Dataset extract:
=-=-=-=-=

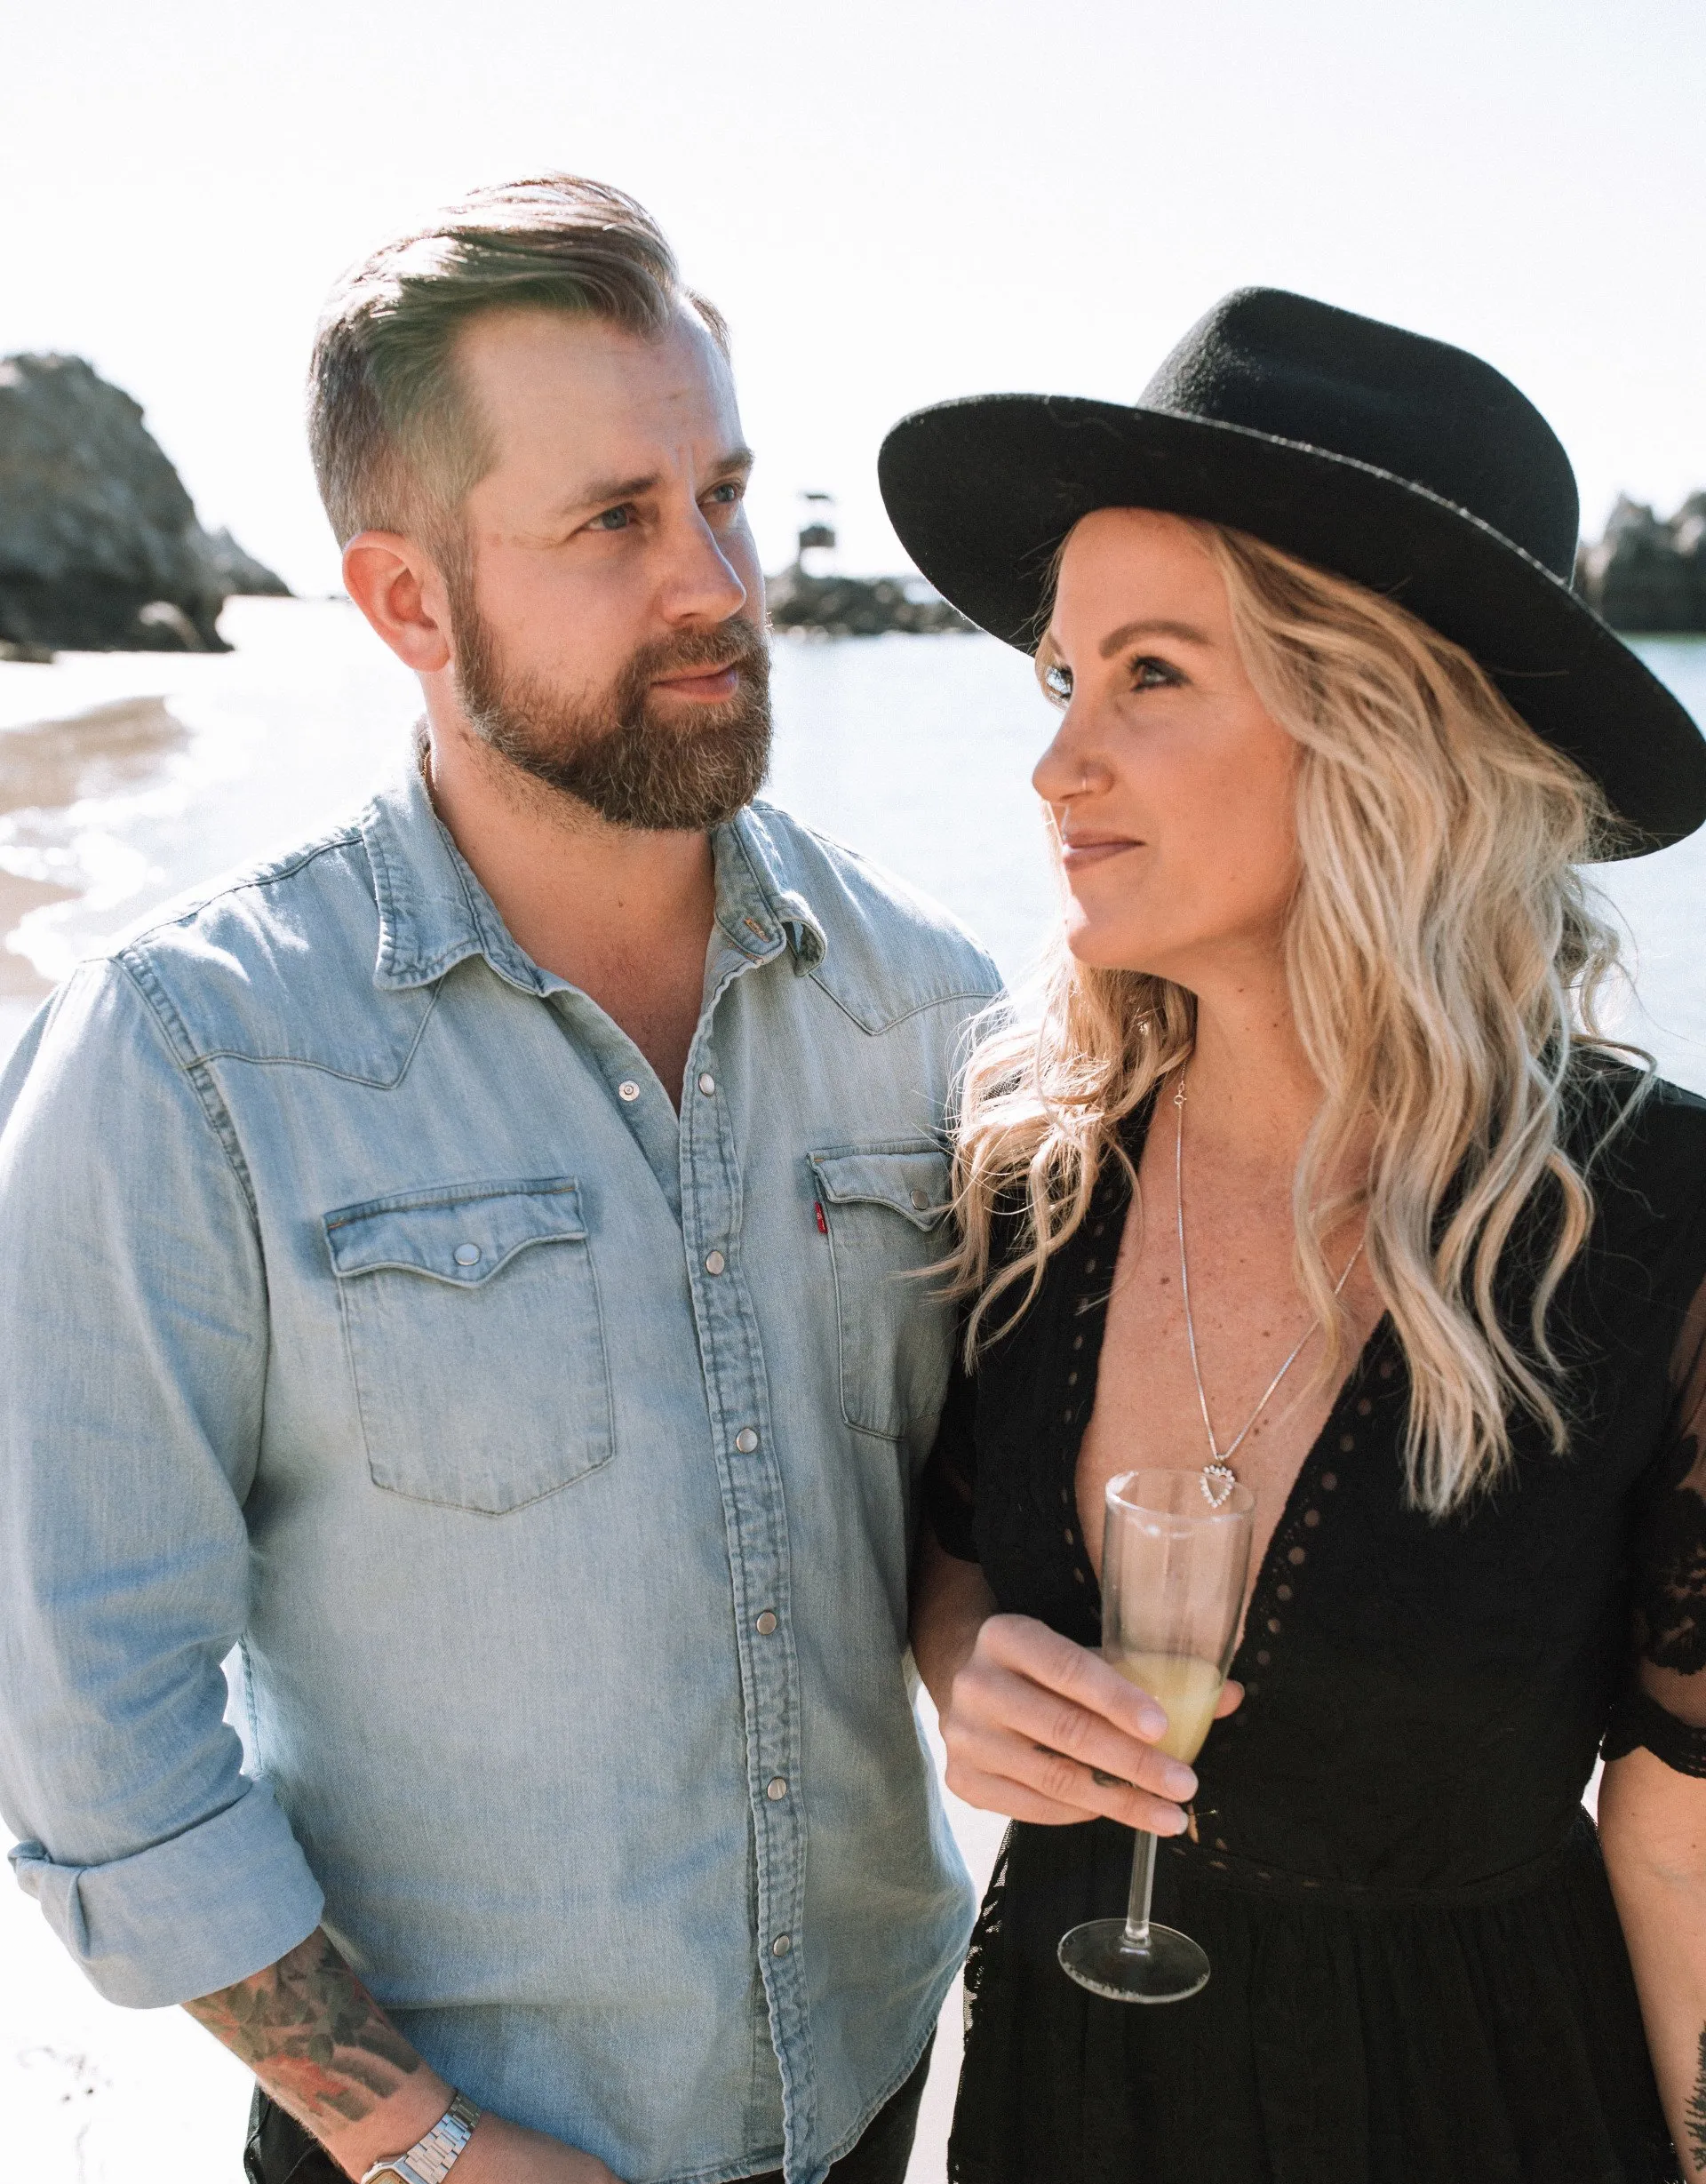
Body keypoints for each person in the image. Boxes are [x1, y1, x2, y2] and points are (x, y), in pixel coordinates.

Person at [0, 175, 996, 2184]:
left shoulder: (927, 1000)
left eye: (723, 491)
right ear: (406, 603)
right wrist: (426, 2140)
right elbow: (87, 1717)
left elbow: (971, 1520)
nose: (716, 579)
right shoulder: (187, 1059)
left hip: (889, 2096)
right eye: (613, 520)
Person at [882, 289, 1706, 2182]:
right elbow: (954, 1565)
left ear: (1378, 725)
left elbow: (1681, 1847)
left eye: (1152, 674)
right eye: (1061, 678)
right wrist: (967, 1675)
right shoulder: (1025, 1176)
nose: (1057, 766)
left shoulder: (1661, 1230)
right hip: (1059, 2113)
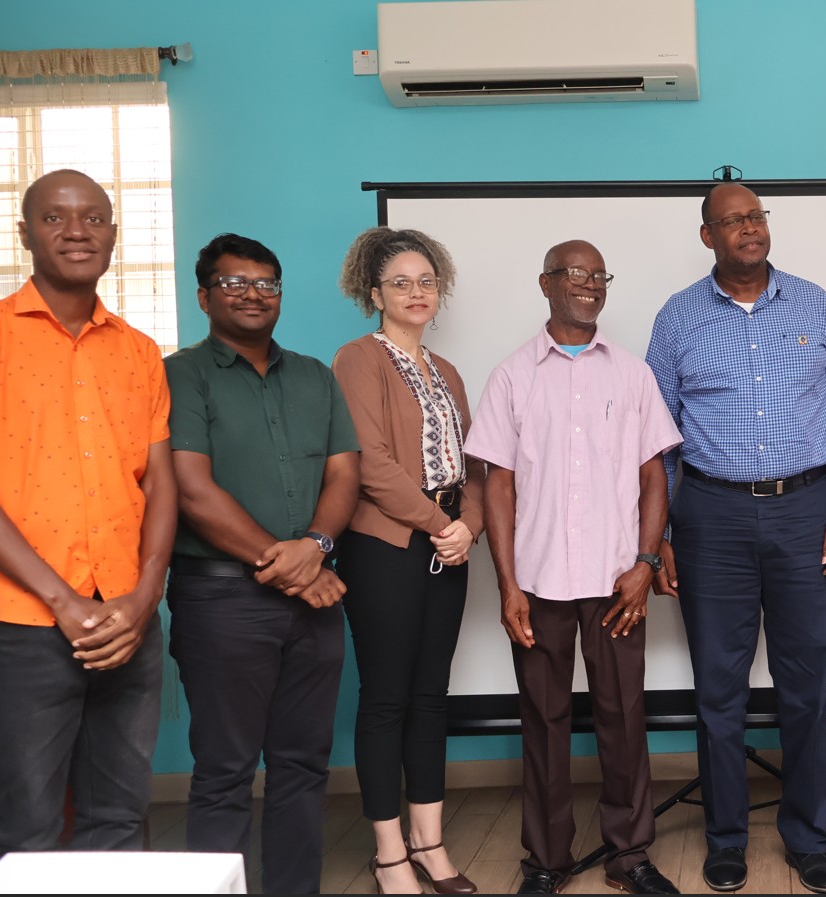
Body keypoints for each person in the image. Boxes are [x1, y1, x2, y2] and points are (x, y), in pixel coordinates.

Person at [645, 182, 826, 895]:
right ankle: (726, 839)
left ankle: (807, 837)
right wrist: (663, 534)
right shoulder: (678, 317)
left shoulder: (814, 304)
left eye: (756, 216)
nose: (749, 228)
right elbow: (659, 440)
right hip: (710, 517)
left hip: (807, 510)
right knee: (719, 690)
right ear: (707, 235)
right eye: (733, 220)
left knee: (805, 688)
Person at [0, 169, 174, 865]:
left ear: (112, 233)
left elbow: (161, 483)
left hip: (127, 621)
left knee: (119, 820)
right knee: (25, 835)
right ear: (25, 234)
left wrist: (144, 596)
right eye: (55, 218)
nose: (77, 230)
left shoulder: (138, 350)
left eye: (93, 217)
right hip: (23, 627)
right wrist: (62, 601)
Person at [470, 240, 682, 896]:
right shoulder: (511, 375)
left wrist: (645, 564)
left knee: (624, 718)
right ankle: (545, 861)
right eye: (576, 274)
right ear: (546, 283)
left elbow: (654, 477)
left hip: (619, 581)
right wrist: (508, 584)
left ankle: (630, 856)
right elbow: (496, 486)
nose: (589, 285)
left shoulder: (631, 373)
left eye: (599, 276)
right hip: (537, 584)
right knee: (544, 720)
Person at [164, 233, 361, 895]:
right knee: (223, 769)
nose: (253, 295)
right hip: (221, 602)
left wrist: (316, 549)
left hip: (314, 599)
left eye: (266, 284)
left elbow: (344, 474)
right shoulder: (179, 374)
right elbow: (191, 488)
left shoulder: (314, 375)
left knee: (303, 766)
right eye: (235, 283)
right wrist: (295, 564)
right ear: (204, 296)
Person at [332, 228, 485, 894]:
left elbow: (474, 465)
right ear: (374, 293)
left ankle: (430, 841)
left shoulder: (446, 371)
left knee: (430, 698)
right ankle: (389, 852)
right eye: (401, 282)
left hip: (448, 544)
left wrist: (467, 526)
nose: (416, 293)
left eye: (426, 281)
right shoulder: (357, 359)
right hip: (385, 545)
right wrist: (439, 523)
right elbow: (371, 464)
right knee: (387, 698)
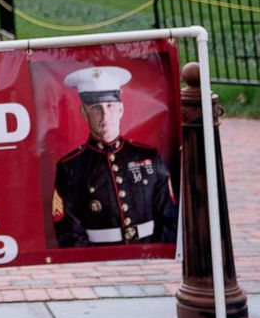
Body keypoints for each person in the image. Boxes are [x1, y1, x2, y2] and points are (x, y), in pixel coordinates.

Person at [51, 66, 178, 248]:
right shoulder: (70, 167)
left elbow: (170, 217)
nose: (105, 115)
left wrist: (153, 256)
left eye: (110, 105)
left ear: (121, 109)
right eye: (96, 108)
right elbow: (68, 231)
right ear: (83, 113)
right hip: (98, 260)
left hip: (149, 253)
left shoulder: (148, 156)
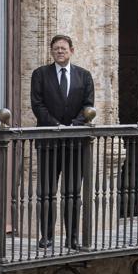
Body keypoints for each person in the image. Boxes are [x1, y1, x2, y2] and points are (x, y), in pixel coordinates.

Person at [30, 35, 95, 250]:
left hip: (75, 145)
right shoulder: (40, 75)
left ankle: (72, 238)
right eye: (56, 48)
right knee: (47, 192)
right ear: (51, 52)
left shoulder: (84, 76)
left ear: (72, 51)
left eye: (63, 48)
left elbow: (88, 107)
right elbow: (37, 105)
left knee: (73, 193)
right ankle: (46, 236)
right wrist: (56, 125)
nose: (60, 51)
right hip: (49, 142)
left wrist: (73, 126)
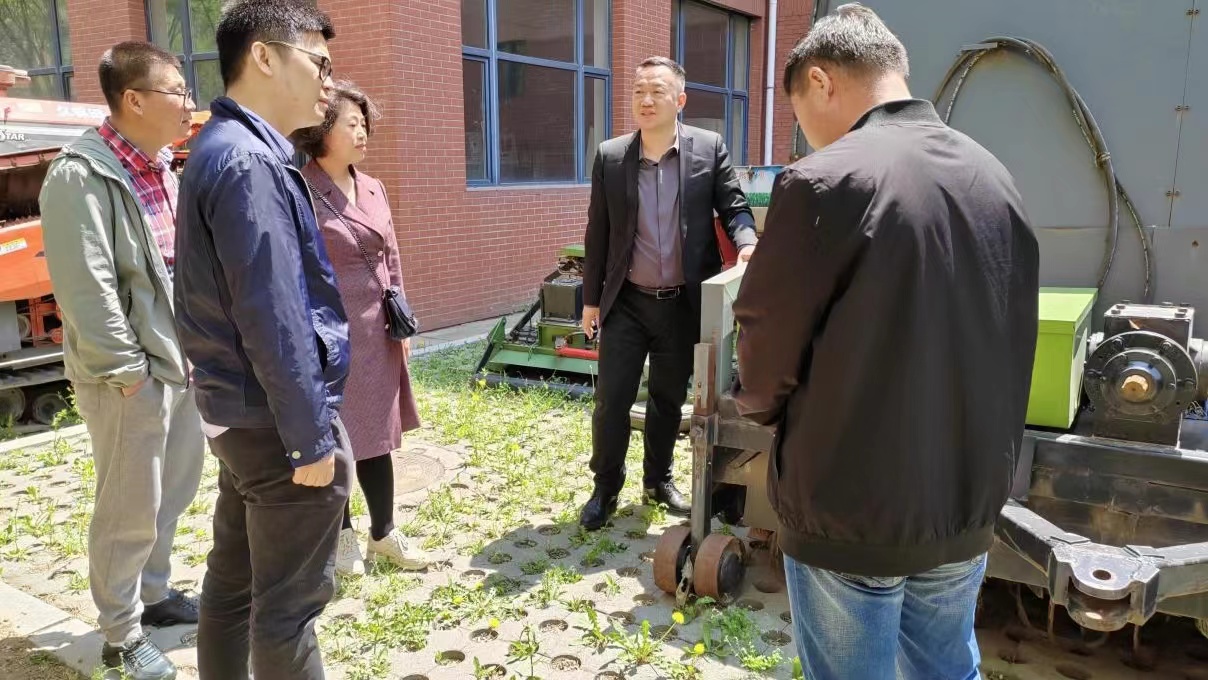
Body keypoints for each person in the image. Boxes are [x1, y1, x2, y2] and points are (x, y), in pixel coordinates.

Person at [732, 5, 1039, 679]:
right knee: (947, 667)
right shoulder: (994, 177)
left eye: (799, 116)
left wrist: (759, 407)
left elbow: (765, 334)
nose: (807, 135)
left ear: (820, 81)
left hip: (849, 503)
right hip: (964, 497)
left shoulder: (824, 181)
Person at [172, 2, 349, 678]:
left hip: (238, 410)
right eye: (319, 63)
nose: (330, 82)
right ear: (266, 57)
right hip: (273, 422)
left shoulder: (226, 147)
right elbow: (274, 313)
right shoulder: (248, 160)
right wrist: (310, 438)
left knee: (235, 582)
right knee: (286, 610)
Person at [38, 41, 203, 680]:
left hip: (178, 361)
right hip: (130, 375)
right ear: (134, 99)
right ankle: (120, 634)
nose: (188, 103)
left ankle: (153, 596)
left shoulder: (161, 166)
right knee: (128, 506)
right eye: (177, 91)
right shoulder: (80, 174)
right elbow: (87, 286)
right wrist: (127, 371)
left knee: (171, 491)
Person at [580, 56, 758, 531]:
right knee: (612, 400)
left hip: (681, 303)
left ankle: (657, 480)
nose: (645, 99)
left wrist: (746, 243)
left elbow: (734, 207)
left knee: (667, 399)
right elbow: (598, 233)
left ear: (679, 100)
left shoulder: (708, 148)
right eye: (638, 90)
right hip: (626, 302)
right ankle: (605, 487)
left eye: (656, 91)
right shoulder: (611, 156)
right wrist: (591, 301)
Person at [291, 81, 430, 575]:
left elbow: (391, 258)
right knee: (338, 433)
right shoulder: (300, 189)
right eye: (352, 124)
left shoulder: (373, 186)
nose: (363, 132)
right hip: (328, 334)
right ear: (322, 130)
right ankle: (342, 534)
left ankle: (384, 533)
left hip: (377, 331)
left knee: (378, 433)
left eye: (364, 123)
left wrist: (402, 323)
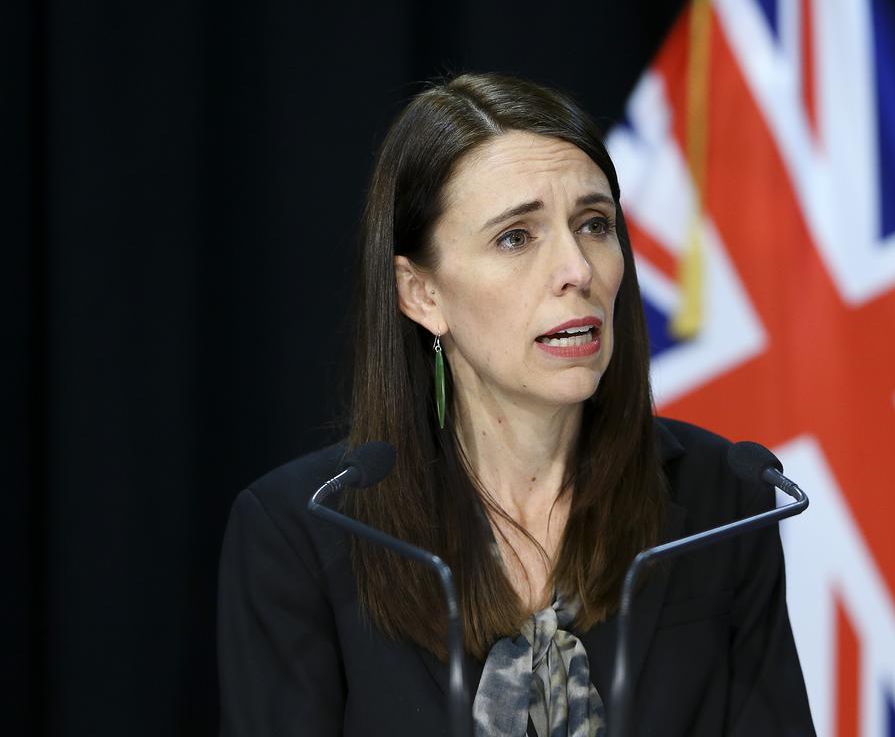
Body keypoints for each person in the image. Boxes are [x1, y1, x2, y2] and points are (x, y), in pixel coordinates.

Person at [217, 73, 815, 736]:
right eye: (516, 237)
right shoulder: (306, 531)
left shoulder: (721, 502)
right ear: (422, 295)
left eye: (594, 225)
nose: (578, 270)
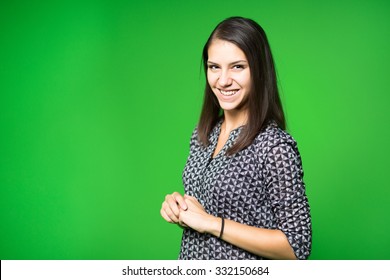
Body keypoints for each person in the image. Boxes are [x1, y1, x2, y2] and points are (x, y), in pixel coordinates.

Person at [160, 16, 312, 260]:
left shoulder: (274, 146)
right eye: (214, 67)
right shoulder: (202, 135)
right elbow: (205, 215)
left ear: (259, 70)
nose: (223, 80)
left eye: (238, 66)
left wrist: (211, 223)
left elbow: (297, 247)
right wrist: (183, 211)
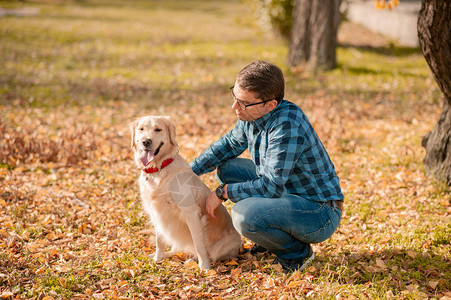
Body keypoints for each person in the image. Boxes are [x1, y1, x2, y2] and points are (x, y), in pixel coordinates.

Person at [190, 61, 344, 272]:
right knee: (228, 169)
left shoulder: (287, 126)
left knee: (244, 216)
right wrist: (188, 171)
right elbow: (228, 145)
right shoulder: (251, 114)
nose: (235, 107)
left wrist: (223, 192)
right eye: (234, 97)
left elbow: (271, 187)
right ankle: (269, 234)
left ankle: (297, 254)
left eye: (243, 102)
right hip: (287, 191)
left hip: (318, 212)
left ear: (270, 104)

=-=-=-=-=

In the listing above, find the line containing "left hip: (681, 303)" and the line containing "left wrist: (402, 323)", then repeat those two lines and everything between them exactly.

Response to this task:
left hip: (681, 303)
left ankle: (657, 480)
nose: (645, 99)
left wrist: (746, 243)
left elbow: (734, 207)
left knee: (667, 399)
right elbow: (598, 233)
left ear: (679, 100)
left shoulder: (708, 148)
right eye: (638, 90)
right hip: (626, 302)
right ankle: (605, 487)
left eye: (656, 91)
right shoulder: (611, 156)
right wrist: (591, 301)
Person at [291, 81, 430, 575]:
left elbow: (391, 258)
right knee: (338, 433)
right shoulder: (300, 189)
right eye: (352, 124)
left shoulder: (373, 186)
nose: (363, 132)
right hip: (328, 334)
right ear: (322, 130)
right ankle: (342, 534)
left ankle: (384, 533)
left hip: (377, 331)
left knee: (378, 433)
left eye: (364, 123)
left wrist: (402, 323)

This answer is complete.